OBVIOUSLY ITS NOT A JOKE get the hell out of their you idiots!!! obviously its messed up!!!


----------



## glassman (Dec 27, 2007)

saw that on the news this morning. that is wild.


----------



## CHASINEYES (Jun 3, 2007)

All those pool sticks and they still waited for cops to put it down? Unbelievable, what were they thinking.


----------



## HunterHawk (Dec 8, 2005)

CHASINEYES said:


> All those pool sticks and they still waited for cops to put it down? Unbelievable, what were they thinking.


haha did they say what time this cat came in... if it came in about 1:45 or somewhere around there i could kind of understand however i think i would have went into rambo mode even more there.. just amazes me.. looked like a good ol boys bar too... you would have thought they would have known what to do.....
3 shots though?


----------



## wally-eye (Oct 27, 2004)

Late note. The LEO's did shoot this cat and it DID test positive for rabies. The two guy's that were scratched are now suffering thru rabie shots....:yikes:


----------



## MichiganHunter1971 (Jan 30, 2007)

Well if the [email protected]#$es didnt have to go sticking there face down in front of it to take a friggin picture.
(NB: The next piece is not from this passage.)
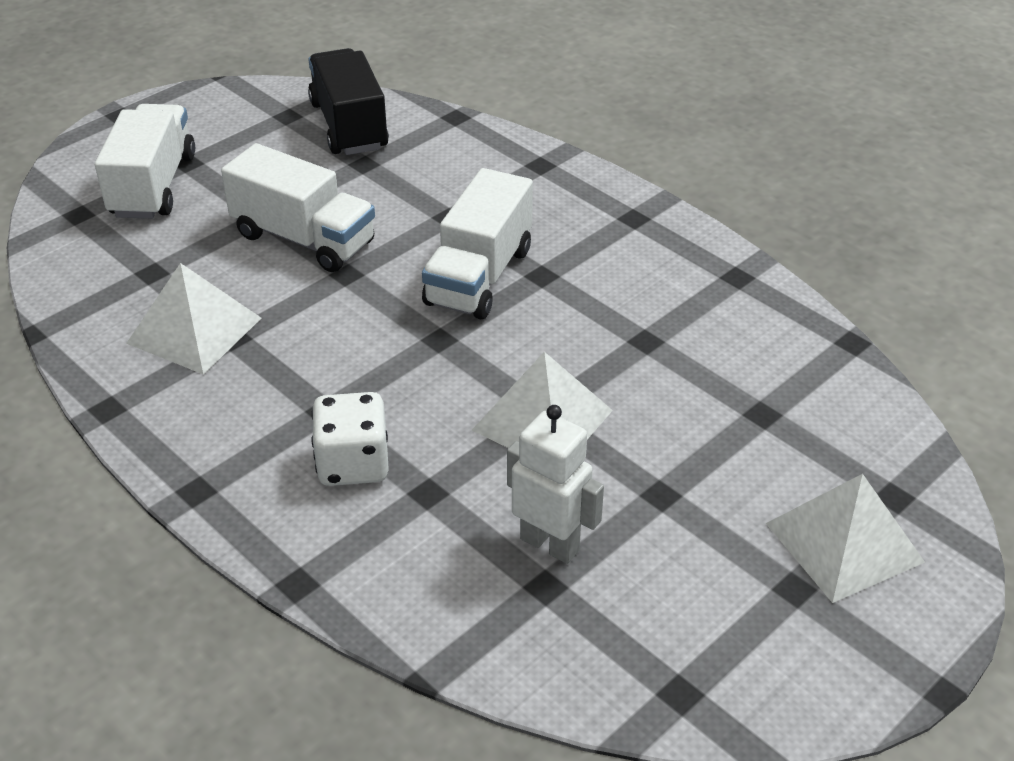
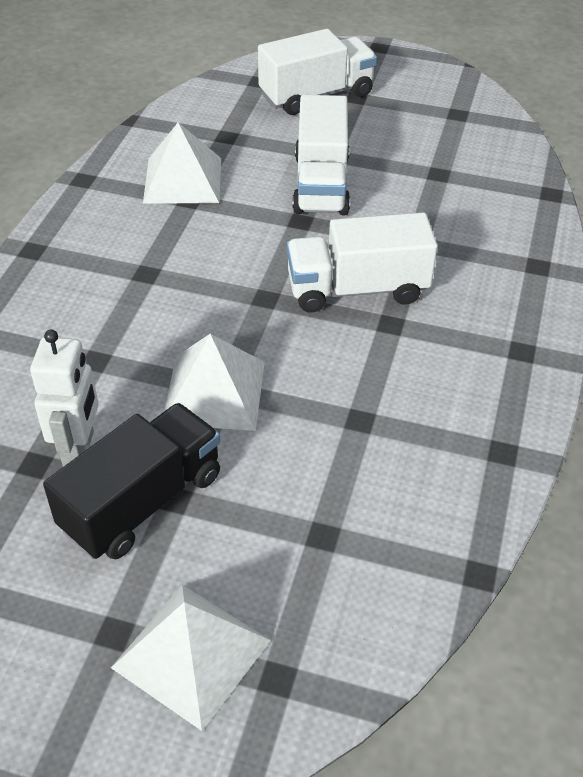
camera: 60 degrees right, 5 degrees up
black truck [308,48,389,155] -> black truck moved to [43,403,220,559]
white dice [312,392,389,486] -> none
WOW some poel are just ignorant.. Now all the sudden it is the bobcats fault,lol. Wow the minds of some people.....


----------



## LyonArmonial (Nov 17, 2008)

come on, break a pool stick and go caveman on it.


----------



## cat-hunter (Mar 31, 2009)

thats what i call a bar cat


----------



## Jasperman (Apr 16, 2007)

Probably better to get rabies from the bobcat than something worse from the cougars in the bar.


----------



## steve1983 (Sep 26, 2006)

thats crazy and funny all in one!!!!! bet they dont take pictures of the next animal that comes in for a drink!!!:lol::lol:


----------



## emason323 (Nov 9, 2007)

Jasperman said:


> Probably better to get rabies from the bobcat than something worse from the cougars in the bar.


 
Good one!!!


----------



## Macker13 (Oct 1, 2007)

Sounds like Arizona needs some of our predator control specialists to go down there and thin the herd a little.


----------



## Filet N' Release (Mar 9, 2009)

When you asked me if I wanted to go to the bar and get a lil pu$$y that wasnt what I had in mind LOL


----------



## muskrat (Oct 21, 2005)

Jasperman said:


> Probably better to get rabies from the bobcat than something worse from the cougars in the bar.


:lol::lol::lol:
Good one,
Matt


----------